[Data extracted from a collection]
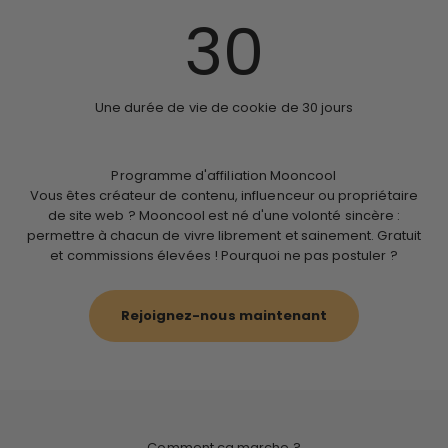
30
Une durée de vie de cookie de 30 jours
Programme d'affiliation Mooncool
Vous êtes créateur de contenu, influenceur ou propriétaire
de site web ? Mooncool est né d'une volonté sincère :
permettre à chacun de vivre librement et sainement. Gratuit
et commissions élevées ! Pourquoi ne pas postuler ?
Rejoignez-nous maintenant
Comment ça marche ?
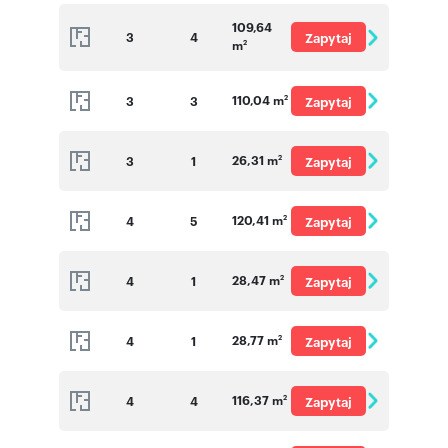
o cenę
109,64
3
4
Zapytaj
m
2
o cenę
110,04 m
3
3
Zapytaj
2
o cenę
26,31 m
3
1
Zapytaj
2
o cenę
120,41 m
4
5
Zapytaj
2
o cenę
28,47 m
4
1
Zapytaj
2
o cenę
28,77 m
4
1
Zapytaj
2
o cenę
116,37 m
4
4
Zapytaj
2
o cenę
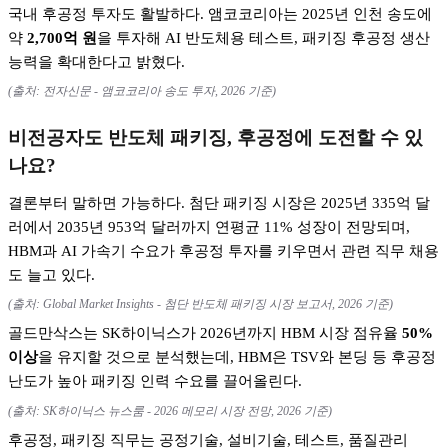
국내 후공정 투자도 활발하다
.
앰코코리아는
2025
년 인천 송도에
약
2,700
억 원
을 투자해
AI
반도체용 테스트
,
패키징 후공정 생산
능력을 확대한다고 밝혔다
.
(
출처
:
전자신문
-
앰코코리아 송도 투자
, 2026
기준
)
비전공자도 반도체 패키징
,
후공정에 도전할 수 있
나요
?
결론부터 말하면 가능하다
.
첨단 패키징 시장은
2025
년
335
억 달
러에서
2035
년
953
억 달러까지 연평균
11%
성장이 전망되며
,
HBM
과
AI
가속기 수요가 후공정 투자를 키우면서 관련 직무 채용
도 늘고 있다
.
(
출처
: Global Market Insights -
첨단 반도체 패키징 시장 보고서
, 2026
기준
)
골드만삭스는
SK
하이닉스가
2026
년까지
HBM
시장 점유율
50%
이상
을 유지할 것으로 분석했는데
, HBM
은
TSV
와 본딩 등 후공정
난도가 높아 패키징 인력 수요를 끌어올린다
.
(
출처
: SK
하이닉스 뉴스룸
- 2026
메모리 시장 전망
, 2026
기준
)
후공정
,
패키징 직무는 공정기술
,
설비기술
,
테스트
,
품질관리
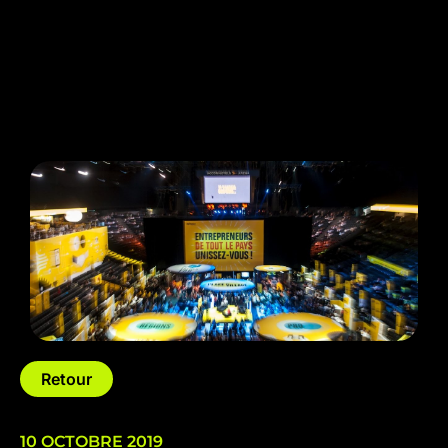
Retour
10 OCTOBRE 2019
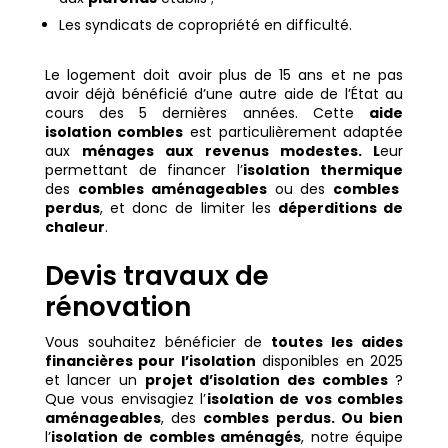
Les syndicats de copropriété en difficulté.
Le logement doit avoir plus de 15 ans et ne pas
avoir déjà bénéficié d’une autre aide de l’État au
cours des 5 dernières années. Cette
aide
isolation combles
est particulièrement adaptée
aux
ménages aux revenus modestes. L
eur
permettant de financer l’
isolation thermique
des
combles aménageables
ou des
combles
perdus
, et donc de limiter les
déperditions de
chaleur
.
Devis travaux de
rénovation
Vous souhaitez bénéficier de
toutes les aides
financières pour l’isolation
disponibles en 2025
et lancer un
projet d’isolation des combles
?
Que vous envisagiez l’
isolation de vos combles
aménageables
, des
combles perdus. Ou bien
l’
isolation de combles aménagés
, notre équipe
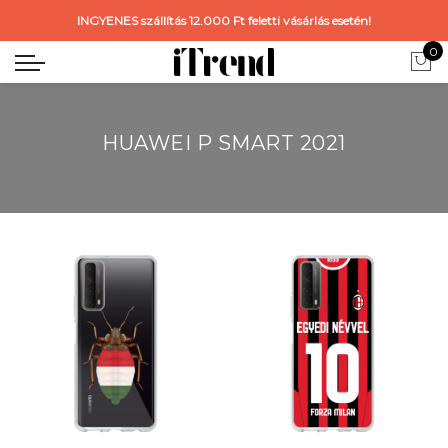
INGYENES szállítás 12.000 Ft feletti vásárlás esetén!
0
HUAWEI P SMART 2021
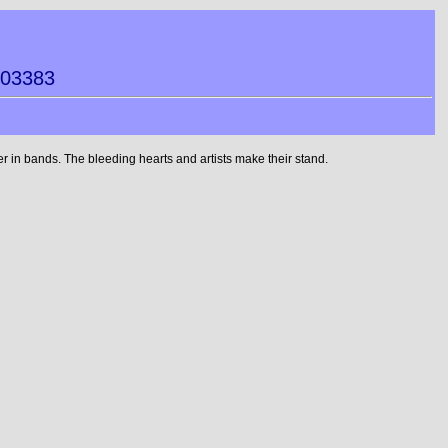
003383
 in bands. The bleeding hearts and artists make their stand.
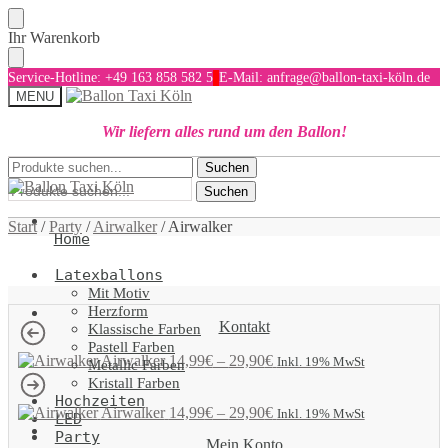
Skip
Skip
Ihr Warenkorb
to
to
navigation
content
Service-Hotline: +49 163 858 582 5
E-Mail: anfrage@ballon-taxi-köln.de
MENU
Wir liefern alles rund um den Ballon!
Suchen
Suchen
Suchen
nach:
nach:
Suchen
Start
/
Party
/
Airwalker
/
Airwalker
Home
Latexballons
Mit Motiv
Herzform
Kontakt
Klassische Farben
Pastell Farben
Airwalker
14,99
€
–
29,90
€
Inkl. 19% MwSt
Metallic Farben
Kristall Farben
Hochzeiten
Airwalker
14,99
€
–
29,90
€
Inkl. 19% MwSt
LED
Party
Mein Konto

* * *

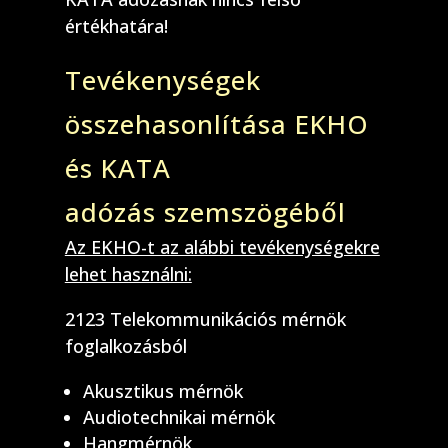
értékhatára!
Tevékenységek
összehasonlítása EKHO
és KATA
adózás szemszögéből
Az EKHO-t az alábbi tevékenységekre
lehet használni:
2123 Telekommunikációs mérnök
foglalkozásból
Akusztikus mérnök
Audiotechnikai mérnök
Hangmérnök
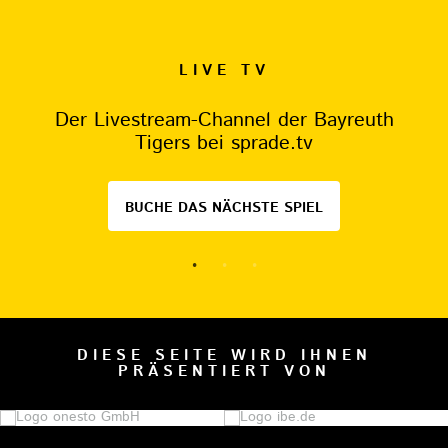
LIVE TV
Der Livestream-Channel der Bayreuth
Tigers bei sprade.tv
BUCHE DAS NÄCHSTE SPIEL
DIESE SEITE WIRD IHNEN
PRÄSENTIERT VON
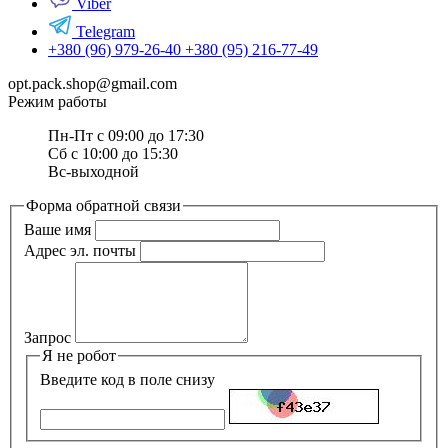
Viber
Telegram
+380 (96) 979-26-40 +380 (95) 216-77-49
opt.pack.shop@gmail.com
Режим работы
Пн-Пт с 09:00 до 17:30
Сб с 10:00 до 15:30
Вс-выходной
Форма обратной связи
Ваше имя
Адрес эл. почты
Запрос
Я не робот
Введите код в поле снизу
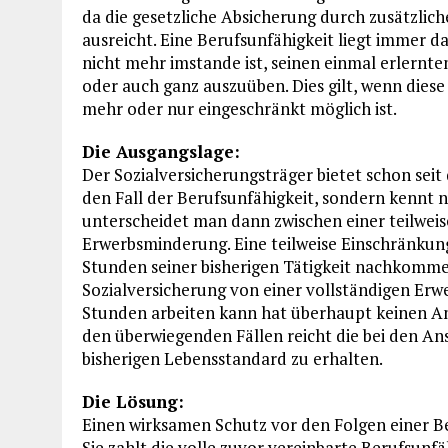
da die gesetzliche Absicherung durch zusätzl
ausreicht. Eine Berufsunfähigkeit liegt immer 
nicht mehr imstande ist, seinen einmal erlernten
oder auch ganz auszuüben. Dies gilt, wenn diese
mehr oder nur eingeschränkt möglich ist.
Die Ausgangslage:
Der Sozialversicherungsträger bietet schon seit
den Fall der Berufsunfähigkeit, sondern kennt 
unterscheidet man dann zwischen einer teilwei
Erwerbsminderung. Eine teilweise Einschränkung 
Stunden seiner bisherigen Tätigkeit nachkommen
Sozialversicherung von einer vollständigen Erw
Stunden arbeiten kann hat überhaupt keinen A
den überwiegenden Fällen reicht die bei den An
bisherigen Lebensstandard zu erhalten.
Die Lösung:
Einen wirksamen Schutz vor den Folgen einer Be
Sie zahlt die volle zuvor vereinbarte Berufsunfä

WORK INSTRUCTIONS
Reproduce every line of the records containing the string "Mooncool".

PROBLEM SOLUTION
Programme d'affiliation Mooncool
de site web ? Mooncool est né d'une volonté sincère :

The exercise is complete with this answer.